Documentfragment:
######
Impact: Verdubbelde definities verwarren agents die impact-analyses doen.


Bug B5 — LOW: Ruis in find definition bij group-scope

Ernst: 🟠 Low
Symptomen:

  • find(kind="definition", group="myorg", symbol="VendorConfig") → top resultaten zijn JavaScript-functies uit bootstrap.js, niet de C# klasse
  • VendorConfig.cs staat wél in de resultaten, maar niet op positie 1

Root cause: Group-search aggregeert resultaten van alle taaltypen; JavaScript-bestanden scoren hoog doordat BM25 toevallig hoge frequentie heeft voor de tokenized naam.

Fix: Taalfilter toepassen bij find definition in group-context, of C#-klassen zwaarder wegen dan JS-functies.


Bug B6 — LOW: BM25 prefix-matching werkt niet in literal mode

Ernst: 🟠 Low
Symptomen:

  • search(mode="literal", query="TestPlan", group="myorg") → leeg
  • search(mode="literal", query="TestPlanCache", project="ExampleRepo") → correct gevonden
  • BM25 vindt TestPlan niet als prefix van TestPlanCache

Root cause: BM25 werkt op volledige tokens; TestPlan is een ander token dan TestPlanCache. Subword/prefix matching is niet ingebouwd.

Workaround: Gebruik regex=true met TestPlan.* — maar dat is getroffen door Bug B3.


Bug B7 — GEVOLG van B1: Verwijderde bestanden lijken te blijven bij ExampleRepo

Ernst: 🔴 High (maar oorzaak is Bug B1, niet de delete-logica zelf)
Symptomen:

  • TestPlanEntity.cs verwijderd → ExampleOrg en ExampleOrg cleanen correct na file-watcher debounce
  • ExampleRepo: TestPlanEntity.cs lijkt nog aanwezig na:
    1. 90s wachttijd (file watcher debounce)
    2. Expliciet POST /repos/ExampleRepo/reindex (normaal)
    3. Pas na POST /repos/ExampleRepo/reindex?force=true verdwijnt het

Wat er werkelijk gebeurt — delete-tracking werkt WEL:
De incrementele reindex verwijderde correct één set chunks voor TestPlanEntity.cs. Dat is het verwachte en correcte gedrag. Echter: door Bug B1 bestonden er twee identieke sets chunks voor datzelfde bestand in de ExampleOrg-index. De reindex verwijderde set 1 (correct), maar set 2 (de duplicaat uit Bug B1) bleef staan. Het leek daardoor alsof de delete niet werkte — maar de delete-logica zelf functioneerde juist.
######
Opgeslagen gegevens:
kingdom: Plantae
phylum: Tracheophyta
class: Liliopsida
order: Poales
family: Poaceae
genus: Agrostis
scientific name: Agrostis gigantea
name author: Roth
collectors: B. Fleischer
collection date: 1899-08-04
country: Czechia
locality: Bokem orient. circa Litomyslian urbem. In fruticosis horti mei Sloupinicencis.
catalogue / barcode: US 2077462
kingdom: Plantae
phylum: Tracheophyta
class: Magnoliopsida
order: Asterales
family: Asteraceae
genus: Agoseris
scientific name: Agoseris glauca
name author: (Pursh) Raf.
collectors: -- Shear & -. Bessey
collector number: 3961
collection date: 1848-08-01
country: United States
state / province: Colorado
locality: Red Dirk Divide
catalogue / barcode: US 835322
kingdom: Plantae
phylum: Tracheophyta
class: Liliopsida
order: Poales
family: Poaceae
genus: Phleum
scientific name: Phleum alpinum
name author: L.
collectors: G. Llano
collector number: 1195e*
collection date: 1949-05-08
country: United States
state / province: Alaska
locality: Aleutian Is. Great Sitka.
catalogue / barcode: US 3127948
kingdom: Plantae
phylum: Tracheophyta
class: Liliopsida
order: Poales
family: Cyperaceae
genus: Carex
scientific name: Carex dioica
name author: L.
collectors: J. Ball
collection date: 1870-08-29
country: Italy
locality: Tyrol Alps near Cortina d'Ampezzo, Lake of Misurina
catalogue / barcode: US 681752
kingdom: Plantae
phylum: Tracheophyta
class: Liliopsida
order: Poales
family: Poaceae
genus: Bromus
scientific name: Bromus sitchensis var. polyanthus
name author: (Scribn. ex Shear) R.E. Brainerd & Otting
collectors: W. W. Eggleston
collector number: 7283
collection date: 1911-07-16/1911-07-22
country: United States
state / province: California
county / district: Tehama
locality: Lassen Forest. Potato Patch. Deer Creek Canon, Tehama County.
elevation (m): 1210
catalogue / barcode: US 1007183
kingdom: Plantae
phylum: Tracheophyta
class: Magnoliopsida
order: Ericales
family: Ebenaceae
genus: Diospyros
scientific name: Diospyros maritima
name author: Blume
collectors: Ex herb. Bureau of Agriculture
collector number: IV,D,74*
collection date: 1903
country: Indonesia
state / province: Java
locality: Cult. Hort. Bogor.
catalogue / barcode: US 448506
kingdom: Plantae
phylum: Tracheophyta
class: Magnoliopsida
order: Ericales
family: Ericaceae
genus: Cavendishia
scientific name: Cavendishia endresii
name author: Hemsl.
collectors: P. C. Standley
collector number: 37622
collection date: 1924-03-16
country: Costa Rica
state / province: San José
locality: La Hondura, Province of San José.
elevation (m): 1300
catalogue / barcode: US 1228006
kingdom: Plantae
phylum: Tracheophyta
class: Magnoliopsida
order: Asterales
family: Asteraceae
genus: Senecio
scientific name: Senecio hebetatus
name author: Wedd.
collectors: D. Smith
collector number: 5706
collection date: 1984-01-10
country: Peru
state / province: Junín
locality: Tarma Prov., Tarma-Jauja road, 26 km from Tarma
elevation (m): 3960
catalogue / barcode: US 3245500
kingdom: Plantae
######
Opdracht:
Schrijf het volgende deel van het bugrapport over de zoekindex, te beginnen na de laatste zin ervan.

Uitwerking:
Root cause: Uitsluitend Bug B1. De delete-tracking in de indexer is correct geïmplementeerd. Zolang er geen dubbele chunks bestaan (zoals in ExampleOrg en ExampleOrg), werken deletes foutloos.

Impact: Stale data persisteert in ExampleOrg zolang Bug B1 aanwezig is. Elke verwijderde file laat één duplicate-set achter.

Fix (tijdelijk): codesearch index -f ExampleRepo (force reindex rebuild elimineert alle duplicaten en brengt de index terug naar één clean exemplaar).
Fix (structureel): Los Bug B1 op — daarna werken deletes in ExampleOrg even correct als in ExampleOrg en ExampleOrg.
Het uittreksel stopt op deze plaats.